The Valdosta Daily Times
When Dwayne Culpepper was a child, he took photos of anything and everything. Today, he brings that same enthusiasm to his work as a professional photographer who shoots everything from models to motorsports.
Culpepper has amassed a portfolio of thousands of photographs taken during 20 years, but it all started after seeing his first Polaroid photo as a child.
“I was just amazed by them,” said Culpepper. “When I started taking photos, I took photos of anything in the yard. I would get more nature shots than anything else.”
Culpepper lived in Stockton as a child, and that made getting prints of his photos considerably more difficult than it is now. Instead of emailing the photos to a store and picking them up within an hour, he had to drive to Valdosta.
“Every week or so, we would go into town and drop them off at the little old photo-drop booth in the Five Points Shopping Center,” said Culpepper. “There was no one-hour-photo back then. It would be a two- or three-week
He continued taking photographs throughout his childhood, and his passion for the art led him to make the obvious choice of joining the photo club at Lanier County High School in 1983 when he learned advanced skills of the trade.
“The school had a darkroom between the chemistry and biology classes to develop film,” said Culpepper. “I joined and learned how to develop black-and-white film.”
The lessons he learned in high school of how to compose shots and develop traditional film continue to serve him well in the age of digital photography.
“I always shoot manually. You learn how to control white through manual photography,” said Culpepper. “When I was shooting in college, my camera didn’t even have an automatic setting.”
Culpepper earned a public-relations degree at Valdosta State and worked as a timber broker for 10 years.
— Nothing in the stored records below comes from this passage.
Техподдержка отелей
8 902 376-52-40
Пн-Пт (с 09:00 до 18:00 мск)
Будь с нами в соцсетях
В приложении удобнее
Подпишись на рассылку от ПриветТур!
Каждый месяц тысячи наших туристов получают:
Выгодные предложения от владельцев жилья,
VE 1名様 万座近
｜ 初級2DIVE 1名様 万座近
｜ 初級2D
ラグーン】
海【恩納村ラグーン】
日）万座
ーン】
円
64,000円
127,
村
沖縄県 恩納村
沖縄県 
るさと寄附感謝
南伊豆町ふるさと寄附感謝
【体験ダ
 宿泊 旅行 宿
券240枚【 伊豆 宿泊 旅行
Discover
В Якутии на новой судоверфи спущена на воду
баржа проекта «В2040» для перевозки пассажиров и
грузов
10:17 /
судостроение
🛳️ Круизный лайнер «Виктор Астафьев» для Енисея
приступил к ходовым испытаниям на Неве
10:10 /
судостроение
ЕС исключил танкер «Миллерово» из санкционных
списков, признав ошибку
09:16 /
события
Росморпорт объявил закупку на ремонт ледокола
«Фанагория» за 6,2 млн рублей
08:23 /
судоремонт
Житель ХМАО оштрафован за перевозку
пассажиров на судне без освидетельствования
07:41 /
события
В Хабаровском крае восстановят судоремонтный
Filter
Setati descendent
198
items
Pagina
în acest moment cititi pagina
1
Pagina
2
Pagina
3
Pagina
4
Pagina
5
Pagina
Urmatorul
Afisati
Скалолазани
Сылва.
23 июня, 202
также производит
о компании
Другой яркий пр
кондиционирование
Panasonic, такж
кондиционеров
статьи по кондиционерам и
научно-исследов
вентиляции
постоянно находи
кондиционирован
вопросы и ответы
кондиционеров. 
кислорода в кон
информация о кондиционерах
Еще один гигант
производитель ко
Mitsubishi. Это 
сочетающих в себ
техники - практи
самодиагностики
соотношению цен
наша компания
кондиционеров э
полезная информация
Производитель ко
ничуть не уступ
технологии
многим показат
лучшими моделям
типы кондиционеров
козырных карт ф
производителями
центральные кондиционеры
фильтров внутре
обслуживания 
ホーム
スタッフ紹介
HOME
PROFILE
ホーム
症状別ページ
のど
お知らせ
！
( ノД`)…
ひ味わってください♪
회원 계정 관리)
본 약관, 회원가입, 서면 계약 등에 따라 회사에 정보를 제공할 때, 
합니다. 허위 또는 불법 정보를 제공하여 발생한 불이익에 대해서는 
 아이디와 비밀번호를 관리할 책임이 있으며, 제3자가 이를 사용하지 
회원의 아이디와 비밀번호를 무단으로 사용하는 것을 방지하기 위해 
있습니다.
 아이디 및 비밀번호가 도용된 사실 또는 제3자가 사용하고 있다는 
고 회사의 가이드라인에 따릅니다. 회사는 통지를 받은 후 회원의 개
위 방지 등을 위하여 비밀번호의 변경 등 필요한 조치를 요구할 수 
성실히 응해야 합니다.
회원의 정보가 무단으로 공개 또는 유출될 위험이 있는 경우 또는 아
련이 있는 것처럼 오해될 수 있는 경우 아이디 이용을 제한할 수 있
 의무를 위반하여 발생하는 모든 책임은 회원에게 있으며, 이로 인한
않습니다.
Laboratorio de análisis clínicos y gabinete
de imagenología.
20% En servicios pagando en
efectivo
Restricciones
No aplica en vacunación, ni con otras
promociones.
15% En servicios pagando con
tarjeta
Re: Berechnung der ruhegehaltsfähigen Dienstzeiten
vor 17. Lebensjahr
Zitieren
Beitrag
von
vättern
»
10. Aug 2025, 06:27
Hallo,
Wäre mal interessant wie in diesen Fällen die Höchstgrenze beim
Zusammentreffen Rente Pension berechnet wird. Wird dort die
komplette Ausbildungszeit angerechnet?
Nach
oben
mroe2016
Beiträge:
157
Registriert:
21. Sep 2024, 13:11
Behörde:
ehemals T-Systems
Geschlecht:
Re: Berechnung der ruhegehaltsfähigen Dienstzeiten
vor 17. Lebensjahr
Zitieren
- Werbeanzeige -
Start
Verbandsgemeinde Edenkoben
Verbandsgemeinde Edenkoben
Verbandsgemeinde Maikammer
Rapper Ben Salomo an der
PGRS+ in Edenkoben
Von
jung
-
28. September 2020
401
He’s a second-generation timber man and currently operates a saw mill that sells custom cut wood and commercial firewood.
Even while working timber, Culpepper never stopped taking photos, but it wasn’t until he started drag racing that he stumbled upon what would become his second career.
“I wanted to do straight timber, but then I started drag racing,” said Culpepper. “I had a camera and took a few shots of my friends at the Southern Dragway in Douglas. They showed them to the owner, and he offered me a job.”
Culpepper was the the track’s official photographer for five years, a position that gave him the opportunity to make a name for himself in the motor-sports community.
“I’ve got several professional drivers who have used my photos, and I’ve been published several times in a couple different magazines,” said Culpepper.
In the late 1990s, Culpepper got married and took a five-year hiatus from professional photography, but his sister encouraged him to pick up his camera and start shooting again. He ended up bolstering his portfolio with nature photos, including a series called “Old Times, They’re Not Forgotten.” Several photos from that collection have been sold and used as guides for artists to paint pastoral scenes with old barns.
Culpepper still takes drag-racing photos, but he has successfully diversified his business, taking photos of models, bands and rodeos and even working with non-profit groups and schools.
“Georgia Christian started a football team this year, and I’ve been shooting the games,” said Culpepper. “And I’ve worked with the Monique Burr Foundation in Jacksonville, a national campaign against bullying in schools.”
Culpepper loves what he does, and his career continues moving forward. His photo of model Meagan Smith was recently published in the November issue of Surreal Beauty Magazine, and he was named one of the publication’s regional photographers.
Portions of his portfolio can be seen at dcphotos.zenfolio.com
Culpepper says he photographs everything from babies to bands, but he still has one subject he cherishes more than all the others.
“Drag racing. That’s a no-brainer,” said Culpepper. “I love the sport.”